## Exercise directions
Write out every entry exactly; the pictures do not belong in the copy.

## Material provided
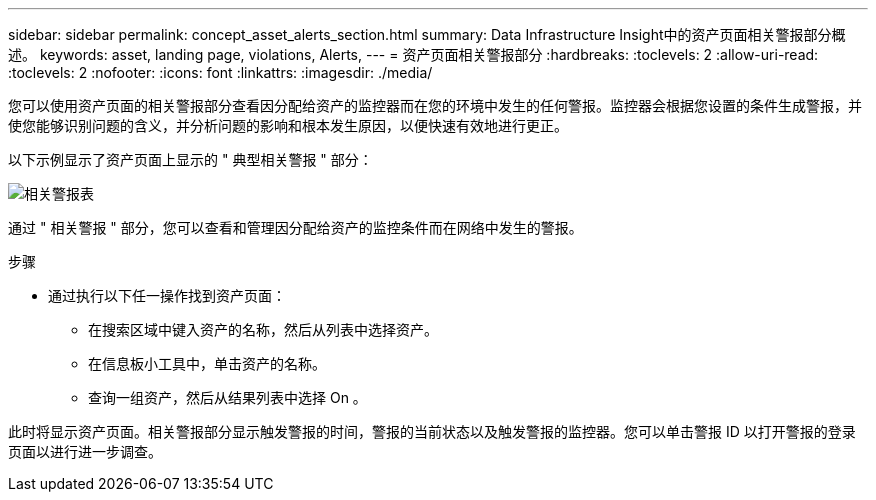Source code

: ---
sidebar: sidebar 
permalink: concept_asset_alerts_section.html 
summary: Data Infrastructure Insight中的资产页面相关警报部分概述。 
keywords: asset, landing page, violations, Alerts, 
---
= 资产页面相关警报部分
:hardbreaks:
:toclevels: 2
:allow-uri-read: 
:toclevels: 2
:nofooter: 
:icons: font
:linkattrs: 
:imagesdir: ./media/


[role="lead"]
您可以使用资产页面的相关警报部分查看因分配给资产的监控器而在您的环境中发生的任何警报。监控器会根据您设置的条件生成警报，并使您能够识别问题的含义，并分析问题的影响和根本发生原因，以便快速有效地进行更正。

以下示例显示了资产页面上显示的 " 典型相关警报 " 部分：

image:Alerts_on_Landing_Page.png["相关警报表"]

通过 " 相关警报 " 部分，您可以查看和管理因分配给资产的监控条件而在网络中发生的警报。

.步骤
* 通过执行以下任一操作找到资产页面：
+
** 在搜索区域中键入资产的名称，然后从列表中选择资产。
** 在信息板小工具中，单击资产的名称。
** 查询一组资产，然后从结果列表中选择 On 。




此时将显示资产页面。相关警报部分显示触发警报的时间，警报的当前状态以及触发警报的监控器。您可以单击警报 ID 以打开警报的登录页面以进行进一步调查。
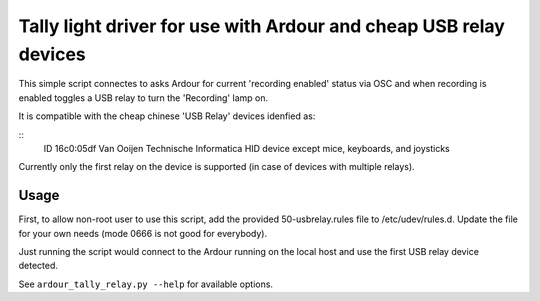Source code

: 
Tally light driver for use with Ardour and cheap USB relay devices
==================================================================

This simple script connectes to asks Ardour for current 'recording enabled'
status via OSC and when recording is enabled toggles a USB relay to turn the
'Recording' lamp on.

It is compatible with the cheap chinese 'USB Relay' devices idenfied as:

::
    ID 16c0:05df Van Ooijen Technische Informatica HID device except mice, keyboards, and joysticks

Currently only the first relay on the device is supported (in case of devices
with multiple relays).

Usage
-----

First, to allow non-root user to use this script, add the provided
50-usbrelay.rules file to /etc/udev/rules.d. Update the file for your own needs
(mode 0666 is not good for everybody).

Just running the script would connect to the Ardour running on the local host
and use the first USB relay device detected.

See ``ardour_tally_relay.py --help`` for available options.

## Task output
Source code

: ---
sidebar: sidebar 
permalink: concept_asset_alerts_section.html 
summary: Data Infrastructure Insight中的资产页面相关警报部分概述。 
keywords: asset, landing page, violations, Alerts, 
---
= 资产页面相关警报部分
:hardbreaks:
:toclevels: 2
:allow-uri-read: 
:toclevels: 2
:nofooter: 
:icons: font
:linkattrs: 
:imagesdir: ./media/


[role="lead"]
您可以使用资产页面的相关警报部分查看因分配给资产的监控器而在您的环境中发生的任何警报。监控器会根据您设置的条件生成警报，并使您能够识别问题的含义，并分析问题的影响和根本发生原因，以便快速有效地进行更正。

以下示例显示了资产页面上显示的 " 典型相关警报 " 部分：

image:Alerts_on_Landing_Page.png["相关警报表"]

通过 " 相关警报 " 部分，您可以查看和管理因分配给资产的监控条件而在网络中发生的警报。

.步骤
* 通过执行以下任一操作找到资产页面：
+
** 在搜索区域中键入资产的名称，然后从列表中选择资产。
** 在信息板小工具中，单击资产的名称。
** 查询一组资产，然后从结果列表中选择 On 。




此时将显示资产页面。相关警报部分显示触发警报的时间，警报的当前状态以及触发警报的监控器。您可以单击警报 ID 以打开警报的登录页面以进行进一步调查。
Source code

: 
Tally light driver for use with Ardour and cheap USB relay devices
==================================================================

This simple script connectes to asks Ardour for current 'recording enabled'
status via OSC and when recording is enabled toggles a USB relay to turn the
'Recording' lamp on.

It is compatible with the cheap chinese 'USB Relay' devices idenfied as:

::
    ID 16c0:05df Van Ooijen Technische Informatica HID device except mice, keyboards, and joysticks

Currently only the first relay on the device is supported (in case of devices
with multiple relays).

Usage
-----

First, to allow non-root user to use this script, add the provided
50-usbrelay.rules file to /etc/udev/rules.d. Update the file for your own needs
(mode 0666 is not good for everybody).

Just running the script would connect to the Ardour running on the local host
and use the first USB relay device detected.

See ``ardour_tally_relay.py --help`` for available options.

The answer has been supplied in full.